▸ EXERCISE GOAL
Only the number is needed: the count of lines in the records with the word "класу".
#### INFORMATION SUPPLIED ####
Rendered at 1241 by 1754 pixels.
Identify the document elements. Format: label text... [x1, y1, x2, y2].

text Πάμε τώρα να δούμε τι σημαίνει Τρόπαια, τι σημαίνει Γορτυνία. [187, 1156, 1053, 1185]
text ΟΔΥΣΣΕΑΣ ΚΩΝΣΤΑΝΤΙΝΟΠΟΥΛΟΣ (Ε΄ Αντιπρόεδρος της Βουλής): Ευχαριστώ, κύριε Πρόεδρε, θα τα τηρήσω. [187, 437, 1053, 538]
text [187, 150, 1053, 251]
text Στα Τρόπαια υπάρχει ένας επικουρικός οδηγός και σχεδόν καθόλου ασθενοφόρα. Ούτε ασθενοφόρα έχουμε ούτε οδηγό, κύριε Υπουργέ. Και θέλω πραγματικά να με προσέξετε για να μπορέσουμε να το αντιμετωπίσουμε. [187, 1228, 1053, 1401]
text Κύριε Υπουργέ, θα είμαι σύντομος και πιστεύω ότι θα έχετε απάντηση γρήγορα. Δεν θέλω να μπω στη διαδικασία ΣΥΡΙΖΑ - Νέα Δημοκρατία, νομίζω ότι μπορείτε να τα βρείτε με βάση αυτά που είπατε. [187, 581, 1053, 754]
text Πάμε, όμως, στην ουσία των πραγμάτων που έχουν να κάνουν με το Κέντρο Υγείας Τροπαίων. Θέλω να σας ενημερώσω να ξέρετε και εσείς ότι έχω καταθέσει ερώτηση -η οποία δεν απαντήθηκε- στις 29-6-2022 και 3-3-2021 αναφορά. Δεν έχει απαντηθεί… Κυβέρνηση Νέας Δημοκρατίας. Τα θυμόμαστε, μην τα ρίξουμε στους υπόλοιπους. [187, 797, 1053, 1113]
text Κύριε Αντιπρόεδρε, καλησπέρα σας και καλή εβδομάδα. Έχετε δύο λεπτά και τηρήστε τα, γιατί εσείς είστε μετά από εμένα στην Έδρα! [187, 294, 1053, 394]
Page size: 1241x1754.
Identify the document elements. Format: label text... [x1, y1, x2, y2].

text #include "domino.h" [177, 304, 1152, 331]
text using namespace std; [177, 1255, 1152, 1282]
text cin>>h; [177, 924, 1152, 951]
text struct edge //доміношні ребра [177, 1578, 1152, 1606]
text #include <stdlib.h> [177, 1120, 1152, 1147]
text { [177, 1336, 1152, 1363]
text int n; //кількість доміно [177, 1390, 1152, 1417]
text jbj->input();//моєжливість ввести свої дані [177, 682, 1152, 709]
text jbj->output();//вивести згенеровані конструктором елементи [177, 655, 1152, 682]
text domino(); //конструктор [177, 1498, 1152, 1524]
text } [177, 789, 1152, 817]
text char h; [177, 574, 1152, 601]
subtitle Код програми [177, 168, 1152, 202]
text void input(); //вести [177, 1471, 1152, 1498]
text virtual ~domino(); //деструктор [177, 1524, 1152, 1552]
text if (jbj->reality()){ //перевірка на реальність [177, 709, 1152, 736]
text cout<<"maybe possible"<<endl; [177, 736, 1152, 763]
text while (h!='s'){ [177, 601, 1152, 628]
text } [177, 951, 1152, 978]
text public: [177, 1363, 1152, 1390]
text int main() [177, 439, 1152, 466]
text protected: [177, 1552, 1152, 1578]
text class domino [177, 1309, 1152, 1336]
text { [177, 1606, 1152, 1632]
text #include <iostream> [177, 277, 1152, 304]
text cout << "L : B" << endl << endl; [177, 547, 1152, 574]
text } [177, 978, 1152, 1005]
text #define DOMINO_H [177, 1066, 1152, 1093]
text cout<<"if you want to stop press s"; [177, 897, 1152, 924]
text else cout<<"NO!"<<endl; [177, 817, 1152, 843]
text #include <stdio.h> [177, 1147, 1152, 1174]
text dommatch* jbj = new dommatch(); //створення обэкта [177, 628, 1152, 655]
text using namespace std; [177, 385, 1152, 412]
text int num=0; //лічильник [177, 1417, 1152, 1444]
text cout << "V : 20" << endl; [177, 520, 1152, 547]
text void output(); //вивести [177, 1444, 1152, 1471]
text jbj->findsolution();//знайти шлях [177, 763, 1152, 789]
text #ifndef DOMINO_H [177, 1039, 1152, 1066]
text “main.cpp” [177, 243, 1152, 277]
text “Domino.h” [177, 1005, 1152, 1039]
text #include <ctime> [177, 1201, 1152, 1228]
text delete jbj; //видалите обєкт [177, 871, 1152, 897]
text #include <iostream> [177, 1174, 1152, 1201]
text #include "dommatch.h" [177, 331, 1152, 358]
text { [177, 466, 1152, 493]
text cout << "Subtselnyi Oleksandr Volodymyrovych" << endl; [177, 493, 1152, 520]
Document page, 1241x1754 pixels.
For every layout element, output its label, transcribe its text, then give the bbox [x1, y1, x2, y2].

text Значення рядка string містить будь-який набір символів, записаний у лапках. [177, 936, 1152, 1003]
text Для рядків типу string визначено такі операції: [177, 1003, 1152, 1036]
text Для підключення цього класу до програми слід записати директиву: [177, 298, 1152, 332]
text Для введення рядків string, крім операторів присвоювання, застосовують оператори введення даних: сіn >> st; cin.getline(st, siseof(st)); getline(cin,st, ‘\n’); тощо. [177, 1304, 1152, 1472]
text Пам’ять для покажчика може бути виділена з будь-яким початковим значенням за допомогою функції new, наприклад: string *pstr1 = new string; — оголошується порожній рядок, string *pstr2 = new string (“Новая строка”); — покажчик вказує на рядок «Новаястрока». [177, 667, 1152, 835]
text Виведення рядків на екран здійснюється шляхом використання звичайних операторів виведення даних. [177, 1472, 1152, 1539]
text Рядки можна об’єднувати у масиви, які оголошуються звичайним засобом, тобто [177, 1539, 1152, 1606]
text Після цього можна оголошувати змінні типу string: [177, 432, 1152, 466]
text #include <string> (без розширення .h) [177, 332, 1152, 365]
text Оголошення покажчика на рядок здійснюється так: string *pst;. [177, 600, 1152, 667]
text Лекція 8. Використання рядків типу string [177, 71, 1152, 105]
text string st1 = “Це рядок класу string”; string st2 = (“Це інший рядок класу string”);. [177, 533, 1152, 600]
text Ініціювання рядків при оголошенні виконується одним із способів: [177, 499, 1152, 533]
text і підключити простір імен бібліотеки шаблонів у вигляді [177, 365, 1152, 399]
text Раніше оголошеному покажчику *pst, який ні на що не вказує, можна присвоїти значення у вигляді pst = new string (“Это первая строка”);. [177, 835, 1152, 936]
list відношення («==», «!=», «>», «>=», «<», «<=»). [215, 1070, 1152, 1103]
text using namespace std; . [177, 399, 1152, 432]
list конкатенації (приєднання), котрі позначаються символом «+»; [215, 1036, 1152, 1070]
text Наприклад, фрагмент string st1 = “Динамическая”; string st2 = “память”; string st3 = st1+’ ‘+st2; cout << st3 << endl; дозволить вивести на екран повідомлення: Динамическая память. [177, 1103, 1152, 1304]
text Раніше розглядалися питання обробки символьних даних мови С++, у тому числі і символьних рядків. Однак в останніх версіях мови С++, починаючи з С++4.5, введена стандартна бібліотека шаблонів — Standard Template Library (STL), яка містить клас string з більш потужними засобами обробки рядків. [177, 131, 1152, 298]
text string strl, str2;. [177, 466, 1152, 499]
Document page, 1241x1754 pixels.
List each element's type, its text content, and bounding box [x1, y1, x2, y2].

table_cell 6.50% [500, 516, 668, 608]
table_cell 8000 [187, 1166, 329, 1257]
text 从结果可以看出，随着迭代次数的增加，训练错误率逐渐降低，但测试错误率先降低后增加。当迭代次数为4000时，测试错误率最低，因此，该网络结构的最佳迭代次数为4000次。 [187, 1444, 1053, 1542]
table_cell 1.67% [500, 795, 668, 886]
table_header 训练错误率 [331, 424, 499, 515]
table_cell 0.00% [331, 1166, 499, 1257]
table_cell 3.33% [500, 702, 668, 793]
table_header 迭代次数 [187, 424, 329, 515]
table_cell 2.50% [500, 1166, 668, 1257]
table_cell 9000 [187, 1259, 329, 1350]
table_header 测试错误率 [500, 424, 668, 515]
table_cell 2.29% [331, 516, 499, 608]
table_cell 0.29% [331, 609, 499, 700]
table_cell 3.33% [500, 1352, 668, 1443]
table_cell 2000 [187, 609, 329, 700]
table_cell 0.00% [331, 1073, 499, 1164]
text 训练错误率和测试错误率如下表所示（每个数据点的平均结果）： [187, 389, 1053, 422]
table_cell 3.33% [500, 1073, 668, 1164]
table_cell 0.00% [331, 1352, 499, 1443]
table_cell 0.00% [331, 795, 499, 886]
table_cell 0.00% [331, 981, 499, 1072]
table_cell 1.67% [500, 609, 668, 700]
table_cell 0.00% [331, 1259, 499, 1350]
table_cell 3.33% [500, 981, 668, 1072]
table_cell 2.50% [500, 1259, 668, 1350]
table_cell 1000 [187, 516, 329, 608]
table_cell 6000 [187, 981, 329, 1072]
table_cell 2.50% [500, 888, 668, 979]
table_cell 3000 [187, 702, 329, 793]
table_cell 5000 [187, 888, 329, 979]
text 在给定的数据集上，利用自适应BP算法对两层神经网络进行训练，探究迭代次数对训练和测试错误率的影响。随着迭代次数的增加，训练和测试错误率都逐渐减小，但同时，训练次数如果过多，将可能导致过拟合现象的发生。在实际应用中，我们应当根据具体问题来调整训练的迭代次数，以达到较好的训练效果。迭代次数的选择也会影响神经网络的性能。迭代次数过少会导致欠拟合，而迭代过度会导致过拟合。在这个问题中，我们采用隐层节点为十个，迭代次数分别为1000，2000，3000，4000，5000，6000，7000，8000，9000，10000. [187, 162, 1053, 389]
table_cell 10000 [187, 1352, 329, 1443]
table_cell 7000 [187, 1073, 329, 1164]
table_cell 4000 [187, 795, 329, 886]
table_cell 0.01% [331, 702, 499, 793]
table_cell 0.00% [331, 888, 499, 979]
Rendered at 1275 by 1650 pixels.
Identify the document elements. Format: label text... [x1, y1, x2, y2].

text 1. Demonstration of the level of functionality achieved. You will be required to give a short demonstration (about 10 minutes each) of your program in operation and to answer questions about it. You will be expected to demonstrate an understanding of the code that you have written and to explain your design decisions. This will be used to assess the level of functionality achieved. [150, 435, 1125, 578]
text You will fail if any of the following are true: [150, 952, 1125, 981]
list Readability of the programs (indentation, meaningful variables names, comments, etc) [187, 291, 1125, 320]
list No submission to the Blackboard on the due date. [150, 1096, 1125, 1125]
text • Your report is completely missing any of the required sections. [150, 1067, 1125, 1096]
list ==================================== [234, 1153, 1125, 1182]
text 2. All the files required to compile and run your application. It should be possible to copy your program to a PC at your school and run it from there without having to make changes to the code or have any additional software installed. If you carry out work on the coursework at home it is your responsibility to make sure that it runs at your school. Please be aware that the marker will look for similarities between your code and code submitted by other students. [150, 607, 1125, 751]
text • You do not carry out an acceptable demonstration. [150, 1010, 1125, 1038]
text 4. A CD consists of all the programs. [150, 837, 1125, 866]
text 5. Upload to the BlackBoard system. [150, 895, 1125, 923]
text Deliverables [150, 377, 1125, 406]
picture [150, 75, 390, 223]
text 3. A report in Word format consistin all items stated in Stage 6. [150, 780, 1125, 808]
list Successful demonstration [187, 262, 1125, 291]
####
▸ SOLUTION FOR THIS PROBLEM
2